Document extract |
%%

Electrically Small Wideband Monopole Antenna Partially Loaded with Low Loss Magneto-Dielectric Material

Abstract

A miniaturized new topology of the planar monopole antenna using a Magneto-Dielectric Material (MDM) is proposed in this paper. The antenna element is realized by introducing slots partially covered by the MDM. We optimized and modified the MDM topology and dimensions to enhance the impact of this material on the planar monopole antenna, including slots in its structure. This new monopole shows a miniaturization rate of 60% of the antenna’s height (51 cm antenna’s height is miniaturized to 20 cm) by covering only 5% of the antenna surface by the MDM. The measured results show the antenna’s central working frequency of 130 MHz, while the bandwidth is 30% using a broadband matching circuit using the Real Frequency Technique (RFT).

1. Introduction

Planar monopole antennas are widely used in many communication systems due to their simple structure, compact size, ease of manufacture and implementation, especially in aeronautical applications [1,2,3,4] in the VHF and UHF frequency bands. The antenna size is relatively important in these bands, which causes an integration problem for most of the applications in these bands. Therefore, a small antenna size is necessary and becomes a critical problem in communication systems.

%%

What you will do |
A) Say whether each statement agrees with the monopole antenna passage, answering yes or no and quoting the words from the passage that decide it: (i) the antenna's height was reduced from 51 cm to 20 cm; (ii) the magneto-dielectric material covers half of the antenna surface; (iii) the measured central working frequency is 130 MHz.
B) Pick up the monopole antenna passage after its last sentence and extend its introduction with a few more sentences.
The data after this point has no part in what is asked here.

Supplied material |
%%

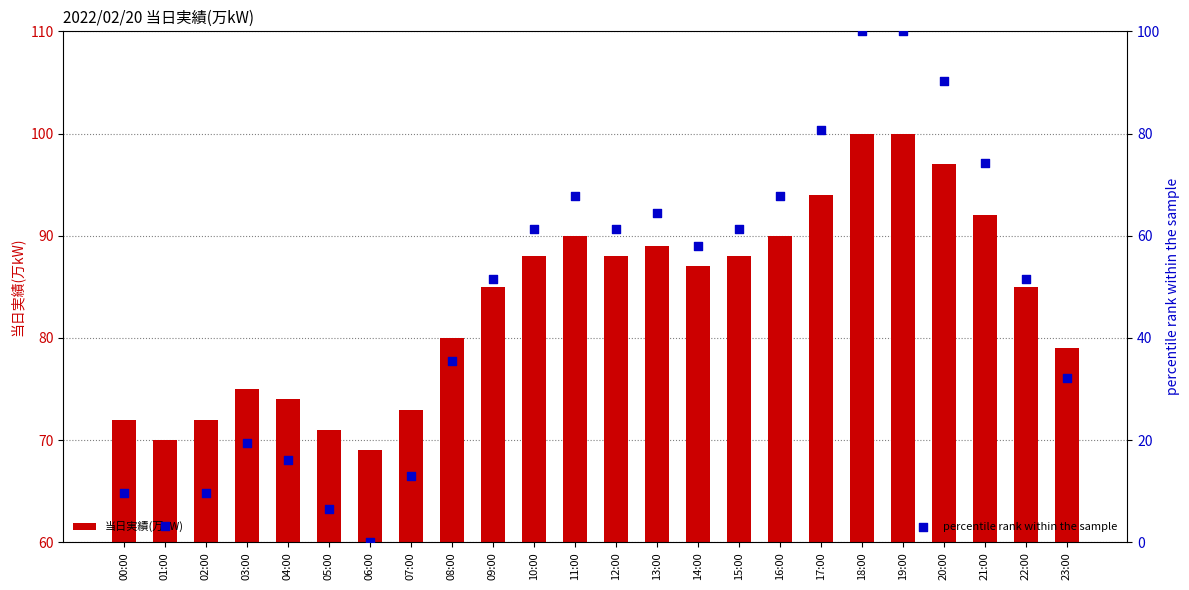

Which series has the largest total across all categories?

当日実績(万kW)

%%

Results of the tasks |
A)
(i) Yes: "51 cm antenna’s height is miniaturized to 20 cm"
(ii) No: "covering only 5% of the antenna surface by the MDM"
(iii) Yes: "the antenna’s central working frequency of 130 MHz"

B)
Among the various existing miniaturization techniques, the use of semi-massive Magneto-Dielectric Materials (MDM) [5] is one of the most promising for reducing the antenna size. Instead of using a material with high permittivity, the same miniaturization can be obtained by using MDM of the same refractive index $n={\left({\mu }_r{\epsilon }_r\right)}^{0.5}$ with moderate permittivity and permeability avoiding highly concentrated field confinement, and the medium is far less capacitive when compared to the dielectric-only high permittivity, which results in low antenna efficiency and narrow-band operation [6,7]. On the other hand, antenna matching is difficult in a medium of high permittivity because of the high-quality factor value.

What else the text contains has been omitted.